» **TEXT SEGMENT**:
--------

Proposition 9.6.0.3 (03FY)

Proof. We will prove $(1)$; the proof of $(2)$ is similar. Note that $\sigma $ restricts to a diagram

\[ \sigma _0: \operatorname{N}_{\bullet }( [1] \times [1] \setminus \{ (0,0) \} ) \rightarrow \operatorname{\mathcal{C}} \]

satisfying $\sigma _0( 0,1) = X$, $\sigma _0( 1,1) = Y$, and $\sigma _0( 1,0 ) = Y'$. The assumption that $f$ is an isomorphism guarantees that $\sigma _0$ is right Kan extended from the full subcategory

\[ \{ 1\} \times \Delta ^1 \subseteq \operatorname{N}_{\bullet }([1] \times [1] \setminus \{ (0,0) \} ). \]

It follows that $\sigma $ is a pullback diagram if and only if the restriction $\sigma |_{ \operatorname{N}_{\bullet }( \{ (0,0) < (1,0) < (1,1) \} )}$ is a limit diagram (Corollary 7.3.7.2) By virtue of Corollary 7.2.2.6, this is equivalent to the requirement that $f'$ is an isomorphism. $\square$

--------

» **SET TASKS**:
1. From the proof, list every point at which a value of σ_0 is stated, along with the value given there.
2. Quote the text lines of the nature photo classification entries, leaving out the pictures.
The entries that follow are unrelated to the proof.

[Recorded data]
--------

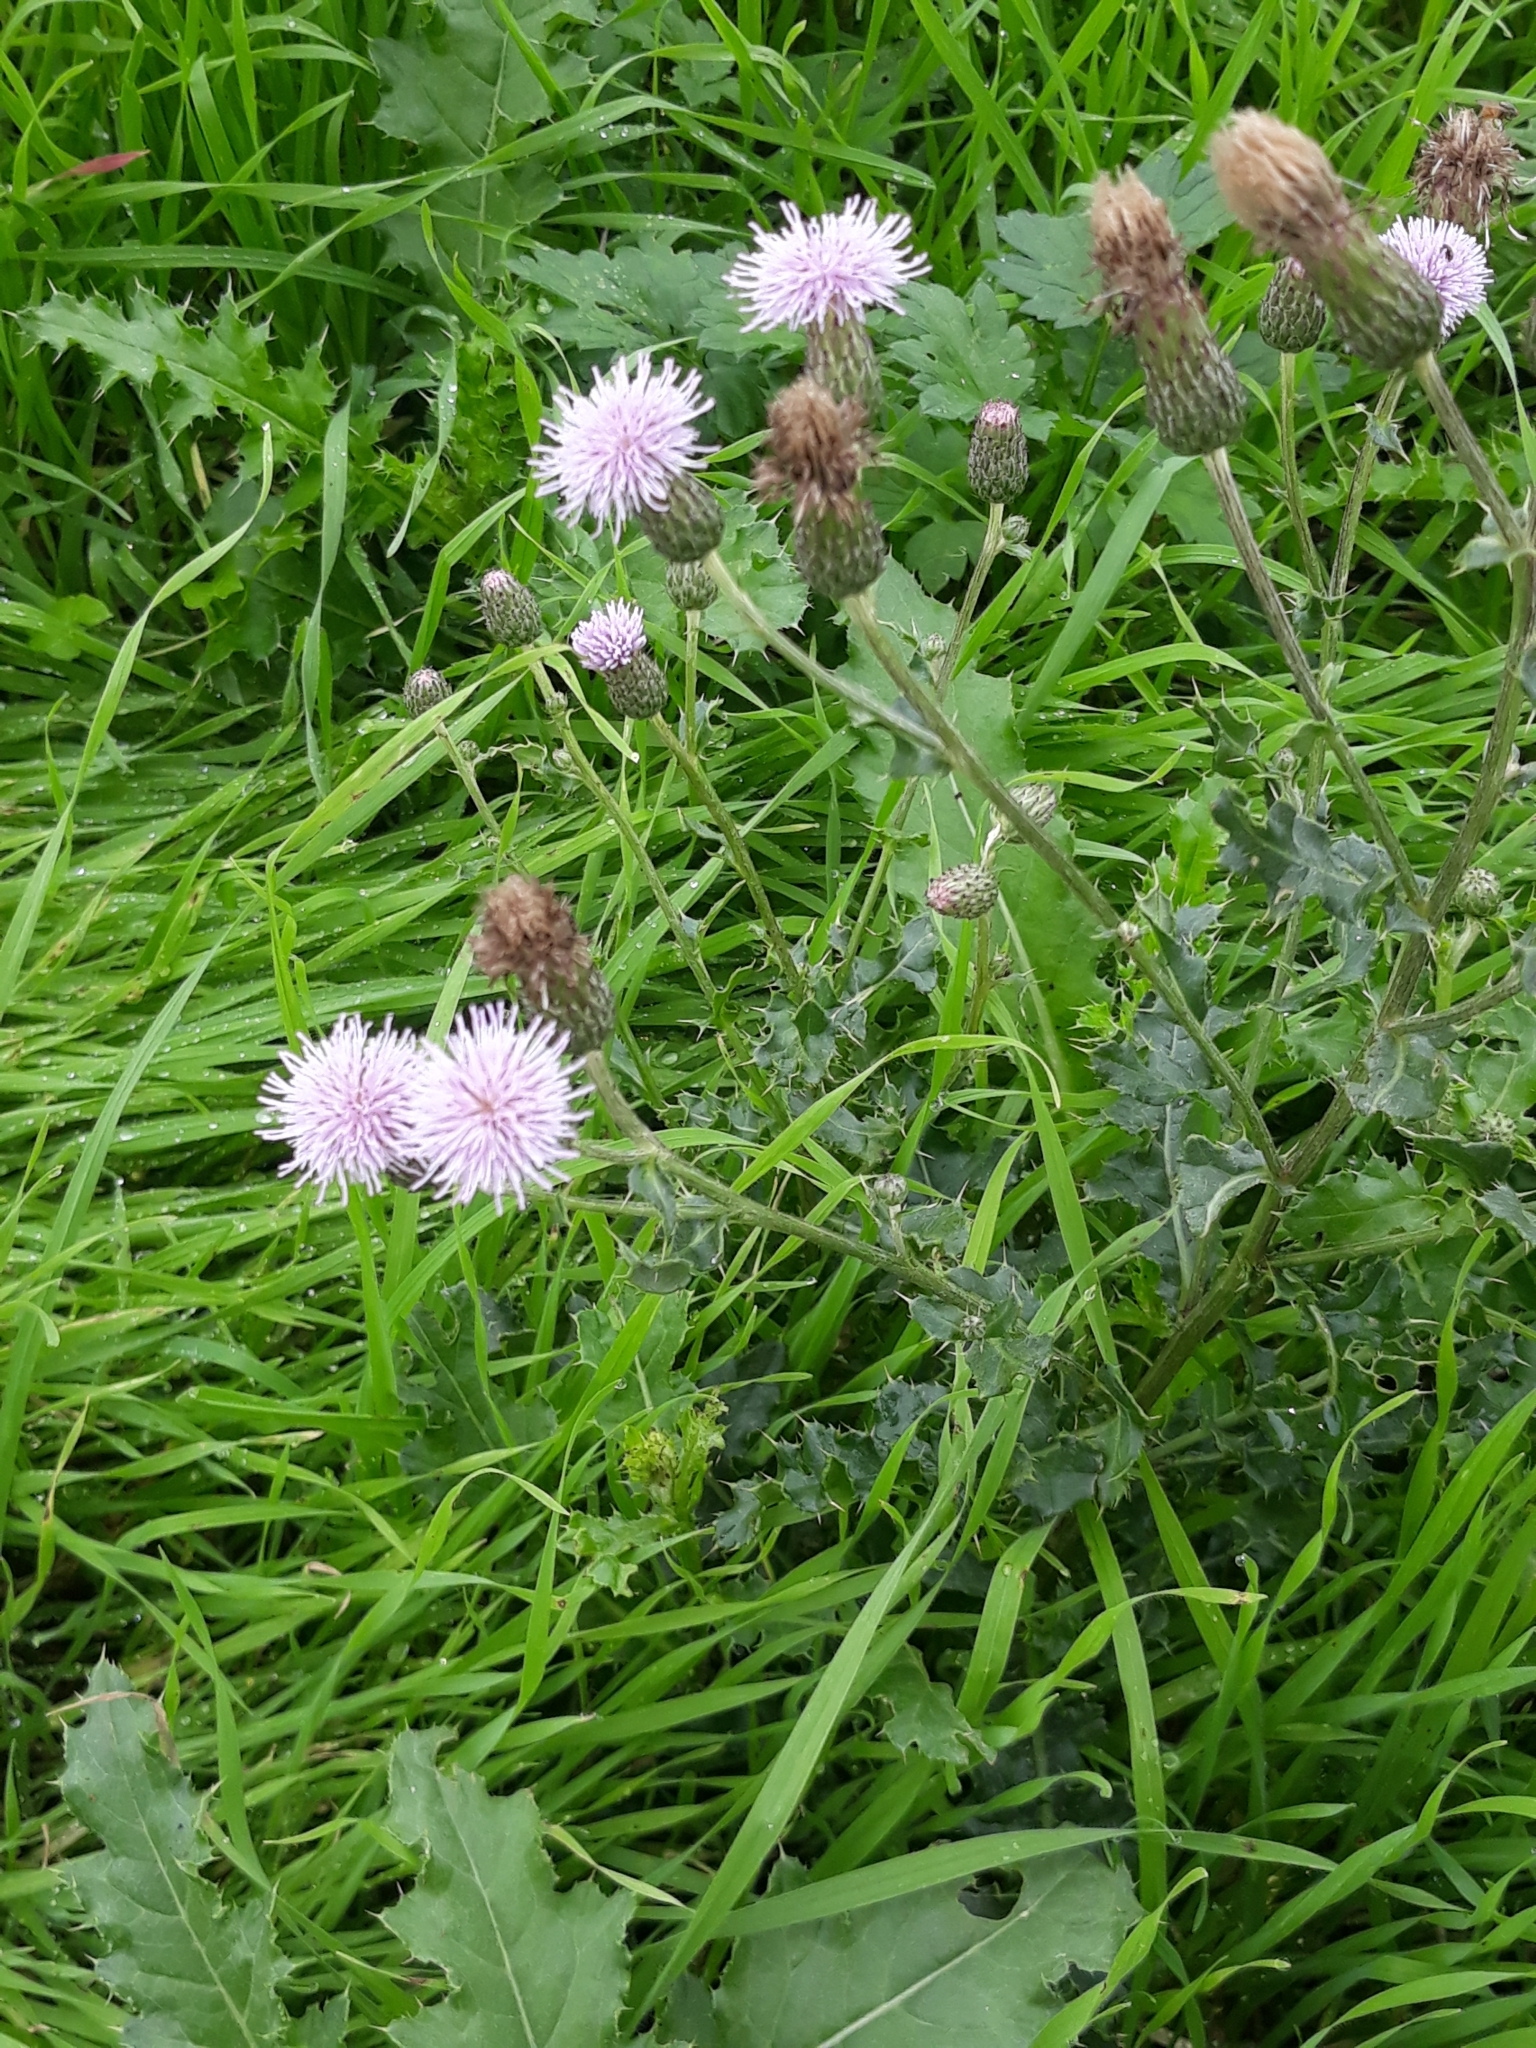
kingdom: Plantae
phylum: Tracheophyta
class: Magnoliopsida
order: Asterales
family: Asteraceae
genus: Cirsium
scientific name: Cirsium arvense
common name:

--------

» **ANSWERS PROVIDED**:
1.
σ_0(0,1) = X
σ_0(1,1) = Y
σ_0(1,0) = Y'

2.
kingdom: Plantae
phylum: Tracheophyta
class: Magnoliopsida
order: Asterales
family: Asteraceae
genus: Cirsium
scientific name: Cirsium arvense
common name:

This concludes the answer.